=== To-do item ===
Render the text from all of the records below as one numbered list, one item per line, skipping blank lines and leaving out the picture markers.

=== Given entries ===
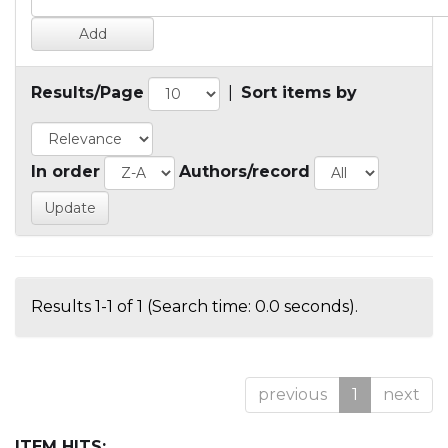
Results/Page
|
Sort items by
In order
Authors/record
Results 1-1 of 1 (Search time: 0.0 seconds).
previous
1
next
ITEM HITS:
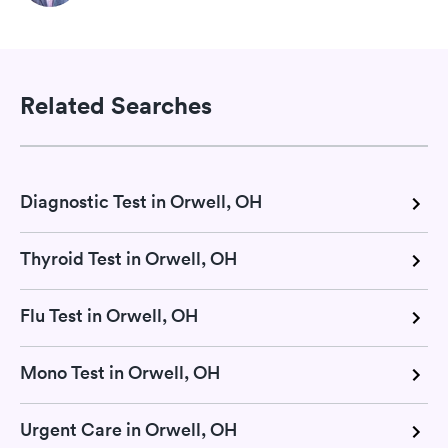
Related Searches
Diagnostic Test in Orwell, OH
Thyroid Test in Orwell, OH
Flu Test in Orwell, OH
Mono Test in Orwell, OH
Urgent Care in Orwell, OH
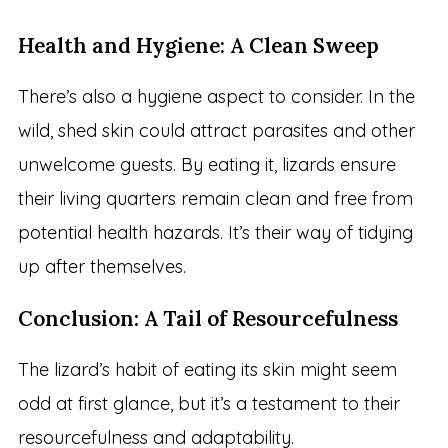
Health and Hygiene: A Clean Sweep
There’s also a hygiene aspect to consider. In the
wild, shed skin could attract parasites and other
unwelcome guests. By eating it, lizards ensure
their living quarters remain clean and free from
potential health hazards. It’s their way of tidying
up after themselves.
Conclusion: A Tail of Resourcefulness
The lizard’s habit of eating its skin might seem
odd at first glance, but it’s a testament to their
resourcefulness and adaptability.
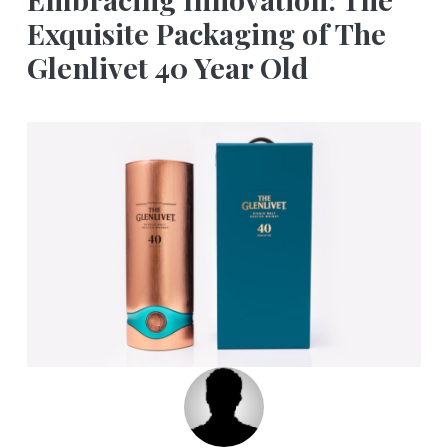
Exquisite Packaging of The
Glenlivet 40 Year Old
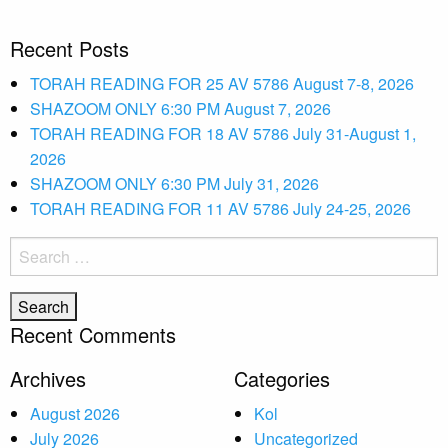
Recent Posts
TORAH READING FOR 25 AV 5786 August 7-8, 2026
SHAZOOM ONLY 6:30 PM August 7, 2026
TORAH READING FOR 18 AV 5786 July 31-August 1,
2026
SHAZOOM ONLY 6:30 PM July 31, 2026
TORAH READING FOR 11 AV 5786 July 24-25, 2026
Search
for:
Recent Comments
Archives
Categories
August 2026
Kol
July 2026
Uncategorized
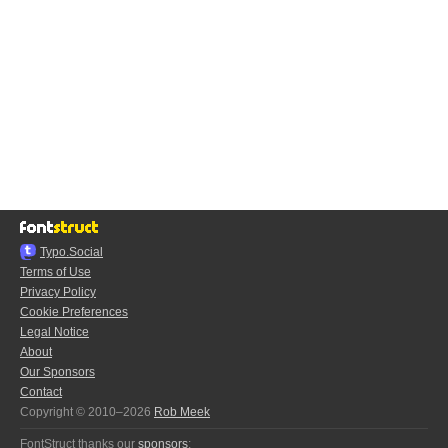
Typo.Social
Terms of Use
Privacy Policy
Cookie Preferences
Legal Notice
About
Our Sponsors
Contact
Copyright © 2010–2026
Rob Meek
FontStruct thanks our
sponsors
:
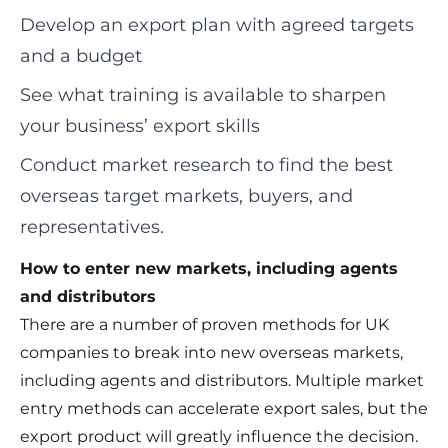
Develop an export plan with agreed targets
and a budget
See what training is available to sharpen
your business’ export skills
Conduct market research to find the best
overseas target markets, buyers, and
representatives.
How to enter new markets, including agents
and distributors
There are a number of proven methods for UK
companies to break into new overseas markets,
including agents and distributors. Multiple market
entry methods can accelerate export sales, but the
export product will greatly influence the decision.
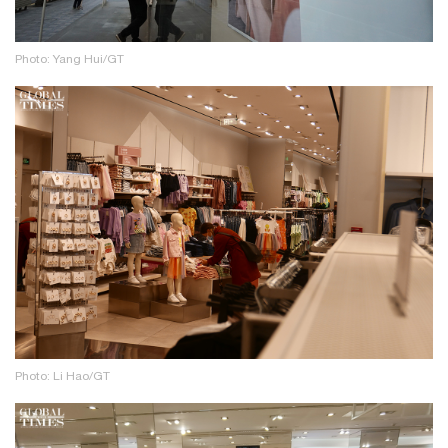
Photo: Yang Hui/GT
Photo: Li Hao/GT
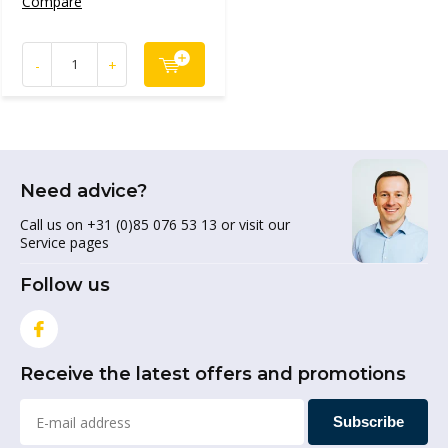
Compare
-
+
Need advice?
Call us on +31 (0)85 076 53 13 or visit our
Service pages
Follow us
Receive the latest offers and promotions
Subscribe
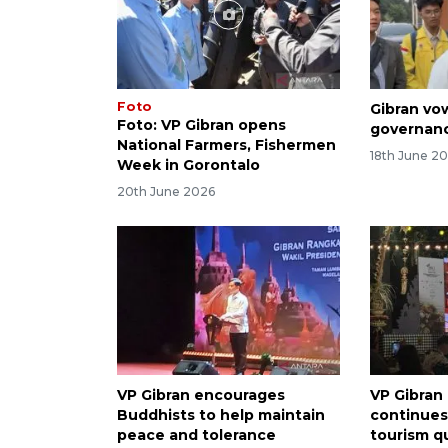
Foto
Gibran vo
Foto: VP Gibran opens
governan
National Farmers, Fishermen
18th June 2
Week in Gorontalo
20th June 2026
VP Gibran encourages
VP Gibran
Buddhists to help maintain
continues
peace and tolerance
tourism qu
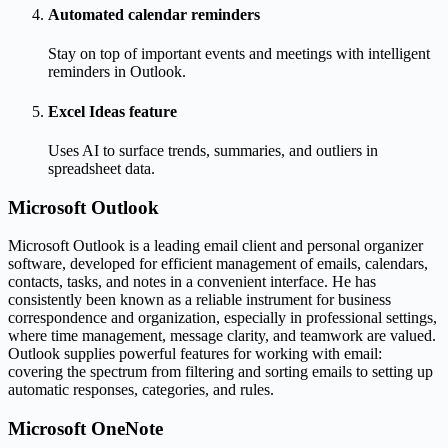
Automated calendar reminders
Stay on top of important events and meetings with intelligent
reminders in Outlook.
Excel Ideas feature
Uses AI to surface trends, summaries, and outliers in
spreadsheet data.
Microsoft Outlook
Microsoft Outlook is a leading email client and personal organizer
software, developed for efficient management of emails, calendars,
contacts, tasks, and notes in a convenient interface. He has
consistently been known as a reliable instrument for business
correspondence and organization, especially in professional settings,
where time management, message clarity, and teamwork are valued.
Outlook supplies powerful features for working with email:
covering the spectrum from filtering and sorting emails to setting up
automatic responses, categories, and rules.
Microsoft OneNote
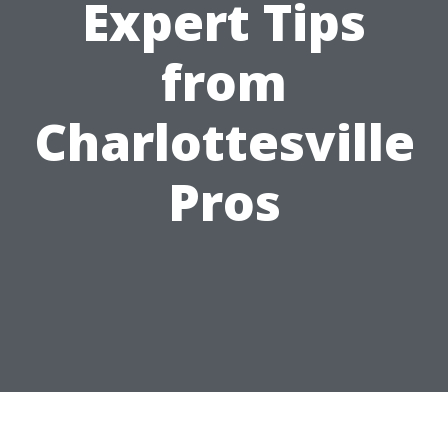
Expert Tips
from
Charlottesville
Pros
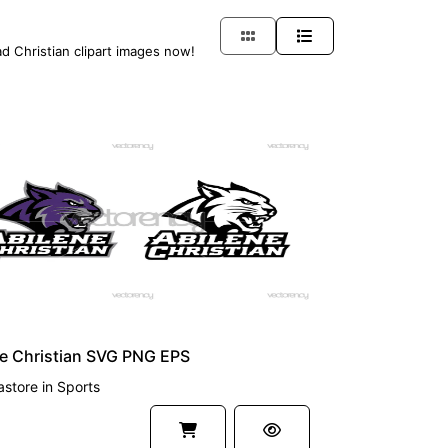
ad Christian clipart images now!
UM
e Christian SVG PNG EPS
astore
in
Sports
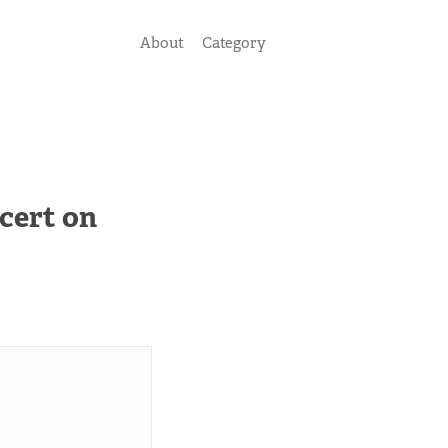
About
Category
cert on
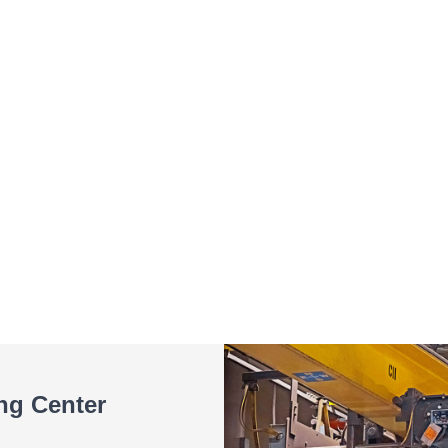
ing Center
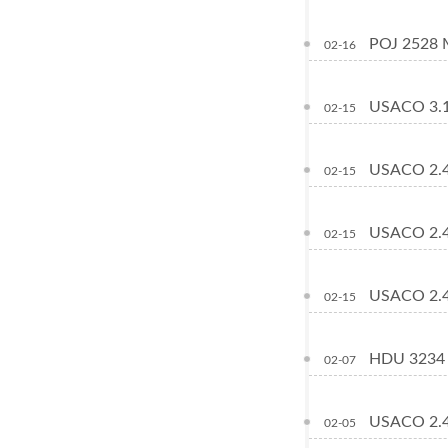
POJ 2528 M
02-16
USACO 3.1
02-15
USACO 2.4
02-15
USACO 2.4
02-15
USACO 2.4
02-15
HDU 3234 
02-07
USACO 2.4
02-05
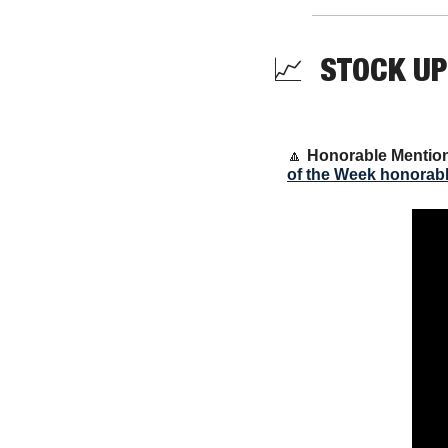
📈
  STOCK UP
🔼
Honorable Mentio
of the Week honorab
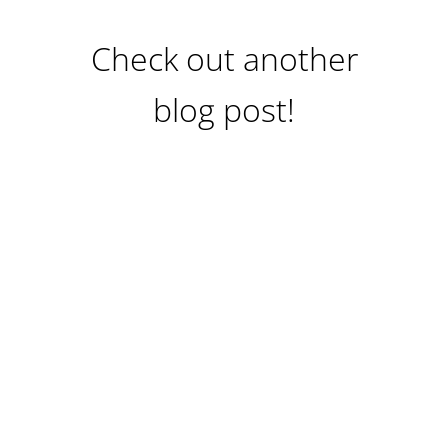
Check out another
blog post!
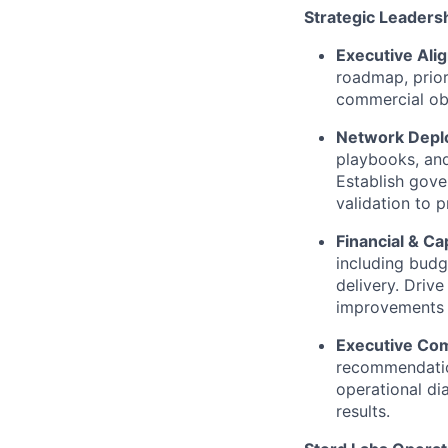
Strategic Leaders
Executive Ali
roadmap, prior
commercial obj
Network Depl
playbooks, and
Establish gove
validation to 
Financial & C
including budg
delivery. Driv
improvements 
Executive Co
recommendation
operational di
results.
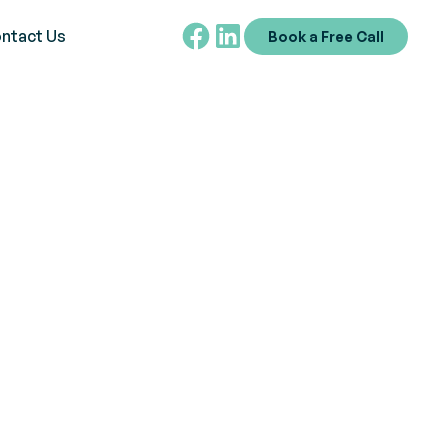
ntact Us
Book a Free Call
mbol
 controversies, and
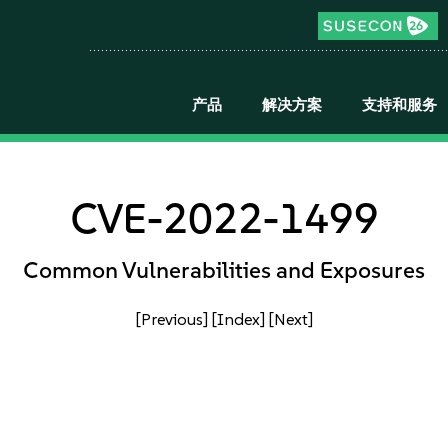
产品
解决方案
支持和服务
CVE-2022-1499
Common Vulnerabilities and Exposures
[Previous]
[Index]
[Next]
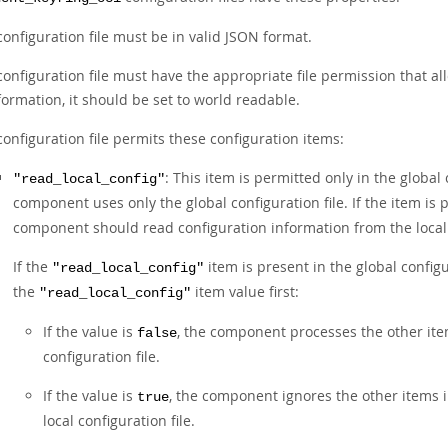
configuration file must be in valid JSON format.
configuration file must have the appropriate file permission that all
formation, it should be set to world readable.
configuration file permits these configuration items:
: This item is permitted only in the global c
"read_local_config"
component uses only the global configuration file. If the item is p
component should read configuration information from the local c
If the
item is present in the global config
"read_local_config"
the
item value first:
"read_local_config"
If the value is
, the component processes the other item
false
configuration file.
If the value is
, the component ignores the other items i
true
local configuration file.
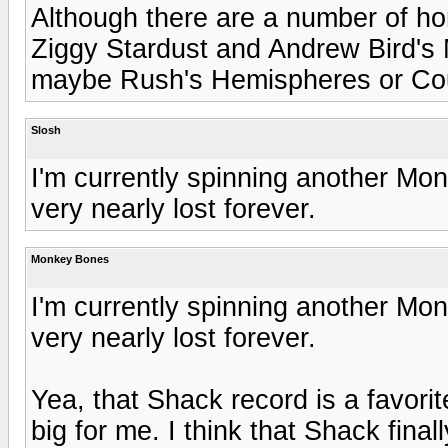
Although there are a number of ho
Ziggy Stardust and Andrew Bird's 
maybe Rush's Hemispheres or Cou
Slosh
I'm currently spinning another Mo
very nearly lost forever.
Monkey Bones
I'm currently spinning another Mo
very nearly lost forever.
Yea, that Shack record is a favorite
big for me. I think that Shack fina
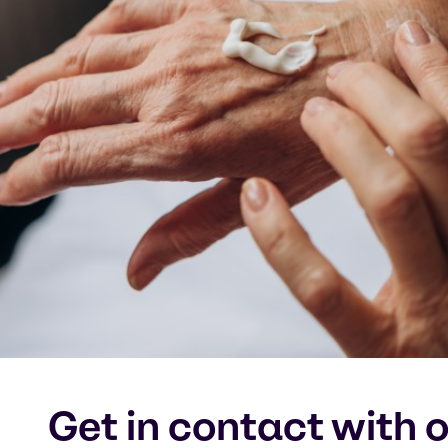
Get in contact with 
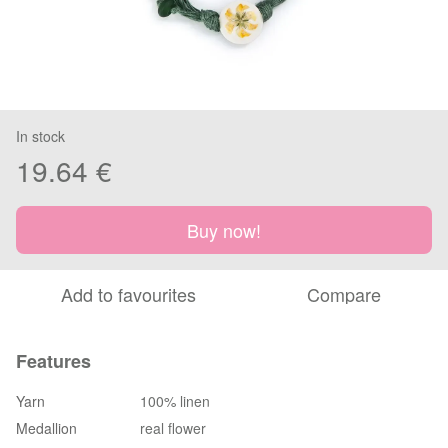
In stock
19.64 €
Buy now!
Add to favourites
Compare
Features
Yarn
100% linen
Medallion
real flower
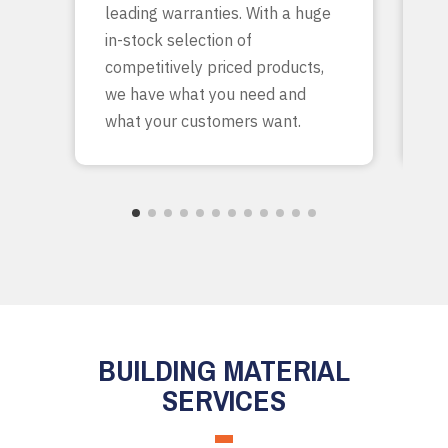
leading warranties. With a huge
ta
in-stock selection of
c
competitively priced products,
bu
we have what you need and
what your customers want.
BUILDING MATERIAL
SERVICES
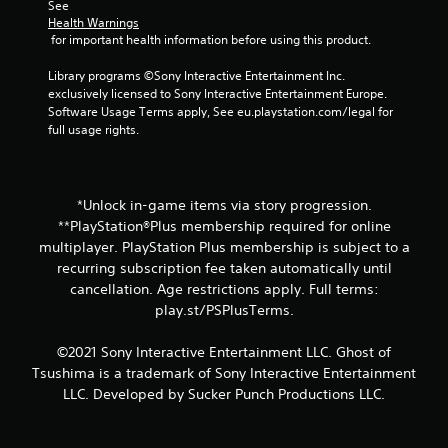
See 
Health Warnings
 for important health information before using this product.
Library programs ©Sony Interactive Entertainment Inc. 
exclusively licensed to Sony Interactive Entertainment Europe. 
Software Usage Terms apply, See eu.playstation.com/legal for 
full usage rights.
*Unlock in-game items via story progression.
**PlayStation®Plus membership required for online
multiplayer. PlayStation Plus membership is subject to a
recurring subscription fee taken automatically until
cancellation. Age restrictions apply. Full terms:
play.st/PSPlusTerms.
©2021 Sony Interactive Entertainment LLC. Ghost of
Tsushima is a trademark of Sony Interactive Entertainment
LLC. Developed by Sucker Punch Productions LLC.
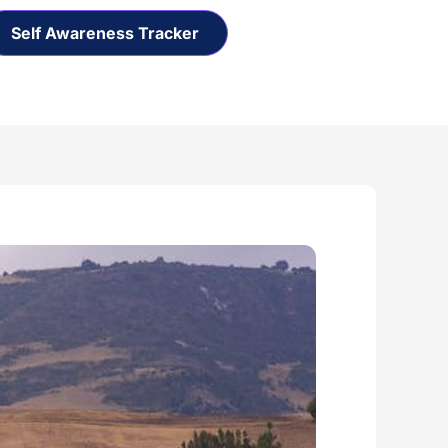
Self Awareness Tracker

=== Output below ===
1. Results/Page
2. |
3. Sort items by
4. In order
5. Authors/record
6. Results 1-1 of 1 (Search time: 0.0 seconds).
7. previous
8. 1
9. next
10. ITEM HITS:
11. Related Searches
12. Diagnostic Test in Orwell, OH
13. Thyroid Test in Orwell, OH
14. Flu Test in Orwell, OH
15. Mono Test in Orwell, OH
16. Urgent Care in Orwell, OH
17. Health and Hygiene: A Clean Sweep
18. There’s also a hygiene aspect to consider. In the
19. wild, shed skin could attract parasites and other
20. unwelcome guests. By eating it, lizards ensure
21. their living quarters remain clean and free from
22. potential health hazards. It’s their way of tidying
23. up after themselves.
24. Conclusion: A Tail of Resourcefulness
25. The lizard’s habit of eating its skin might seem
26. odd at first glance, but it’s a testament to their
27. resourcefulness and adaptability.
28. Exquisite Packaging of The
29. Glenlivet 40 Year Old
30. Recent Posts
31. TORAH READING FOR 25 AV 5786 August 7-8, 2026
32. SHAZOOM ONLY 6:30 PM August 7, 2026
33. TORAH READING FOR 18 AV 5786 July 31-August 1,
34. 2026
35. SHAZOOM ONLY 6:30 PM July 31, 2026
36. TORAH READING FOR 11 AV 5786 July 24-25, 2026
37. Search
38. for:
39. Recent Comments
40. Archives
41. Categories
42. August 2026
43. Kol
44. July 2026
45. Uncategorized
46. Typo.Social
47. Terms of Use
48. Privacy Policy
49. Cookie Preferences
50. Legal Notice
51. About
52. Our Sponsors
53. Contact
54. Copyright © 2010–2026
55. Rob Meek
56. FontStruct thanks our
57. sponsors
58. :
59. Develop an export plan with agreed targets
60. and a budget
61. See what training is available to sharpen
62. your business’ export skills
63. Conduct market research to find the best
64. overseas target markets, buyers, and
65. representatives.
66. How to enter new markets, including agents
67. and distributors
68. There are a number of proven methods for UK
69. companies to break into new overseas markets,
70. including agents and distributors. Multiple market
71. entry methods can accelerate export sales, but the
72. export product will greatly influence the decision.
73. Photo: Yang Hui/GT
74. Photo: Li Hao/GT
75. Compare
76. -
77. +
78. Need advice?
79. Call us on +31 (0)85 076 53 13 or visit our
80. Service pages
81. Follow us
82. Receive the latest offers and promotions
83. Subscribe
84. Foto
85. Gibran vo
86. Foto: VP Gibran opens
87. governan
88. National Farmers, Fishermen
89. 18th June 2
90. Week in Gorontalo
91. 20th June 2026
92. VP Gibran encourages
93. VP Gibran
94. Buddhists to help maintain
95. continues
96. peace and tolerance
97. tourism qu
98. Automated calendar reminders
99. Stay on top of important events and meetings with intelligent
100. reminders in Outlook.
101. Excel Ideas feature
102. Uses AI to surface trends, summaries, and outliers in
103. spreadsheet data.
104. Microsoft Outlook
105. Microsoft Outlook is a leading email client and personal organizer
106. software, developed for efficient management of emails, calendars,
107. contacts, tasks, and notes in a convenient interface. He has
108. consistently been known as a reliable instrument for business
109. correspondence and organization, especially in professional settings,
110. where time management, message clarity, and teamwork are valued.
111. Outlook supplies powerful features for working with email:
112. covering the spectrum from filtering and sorting emails to setting up
113. automatic responses, categories, and rules.
114. Microsoft OneNote
115. Expert Tips
116. from
117. Charlottesville
118. Pros
119. ad Christian clipart images now!
120. UM
121. e Christian SVG PNG EPS
122. astore
123. in
124. Sports
125. About
126. Category
127. cert on
128. ing Center
129. POJ 2528 M
130. 02-16
131. USACO 3.1
132. 02-15
133. USACO 2.4
134. 02-15
135. USACO 2.4
136. 02-15
137. USACO 2.4
138. 02-15
139. HDU 3234 
140. 02-07
141. USACO 2.4
142. 02-05
143. 📈
144.   STOCK UP
145. 🔼
146. Honorable Mentio
147. of the Week honorab
148. Check out another
149. blog post!
150. Strategic Leaders
151. Executive Ali
152. roadmap, prior
153. commercial obj
154. Network Depl
155. playbooks, and
156. Establish gove
157. validation to 
158. Financial & C
159. including budg
160. delivery. Driv
161. improvements 
162. Executive Co
163. recommendation
164. operational di
165. results.
166. ntact Us
167. Book a Free Call
168. mbol
169.  controversies, and
170. 产品
171. 解决方案
172. 支持和服务
173. CVE-2022-1499
174. Common Vulnerabilities and Exposures
175. [Previous]
176. [Index]
177. [Next]
178. configuration file must be in valid JSON format.
179. configuration file must have the appropriate file permission that all
180. formation, it should be set to world readable.
181. configuration file permits these configuration items:
182. : This item is permitted only in the global c
183. "read_local_config"
184. component uses only the global configuration file. If the item is p
185. component should read configuration information from the local c
186. If the
187. item is present in the global config
188. "read_local_config"
189. the
190. item value first:
191. "read_local_config"
192. If the value is
193. , the component processes the other item
194. false
195. configuration file.
196. If the value is
197. , the component ignores the other items i
198. true
199. local configuration file.
200. Although there are a number of ho
201. Ziggy Stardust and Andrew Bird's 
202. maybe Rush's Hemispheres or Cou
203. Slosh
204. I'm currently spinning another Mo
205. very nearly lost forever.
206. Monkey Bones
207. I'm currently spinning another Mo
208. very nearly lost forever.
209. Yea, that Shack record is a favorite
210. big for me. I think that Shack fina
211. Get in contact with 
212. In stock
213. 19.64 €
214. Buy now!
215. Add to favourites
216. Compare
217. Features
218. Yarn
219. 100% linen
220. Medallion
221. real flower
222. leading warranties. With a huge
223. ta
224. in-stock selection of
225. c
226. competitively priced products,
227. bu
228. we have what you need and
229. what your customers want.
230. BUILDING MATERIAL
231. SERVICES
232. See 
233. Health Warnings
234.  for important health information before using this product.
235. Library programs ©Sony Interactive Entertainment Inc. 
236. exclusively licensed to Sony Interactive Entertainment Europe. 
237. Software Usage Terms apply, See eu.playstation.com/legal for 
238. full usage rights.
239. *Unlock in-game items via story progression.
240. **PlayStation®Plus membership required for online
241. multiplayer. PlayStation Plus membership is subject to a
242. recurring subscription fee taken automatically until
243. cancellation. Age restrictions apply. Full terms:
244. play.st/PSPlusTerms.
245. ©2021 Sony Interactive Entertainment LLC. Ghost of
246. Tsushima is a trademark of Sony Interactive Entertainment
247. LLC. Developed by Sucker Punch Productions LLC.
248. Self Awareness Tracker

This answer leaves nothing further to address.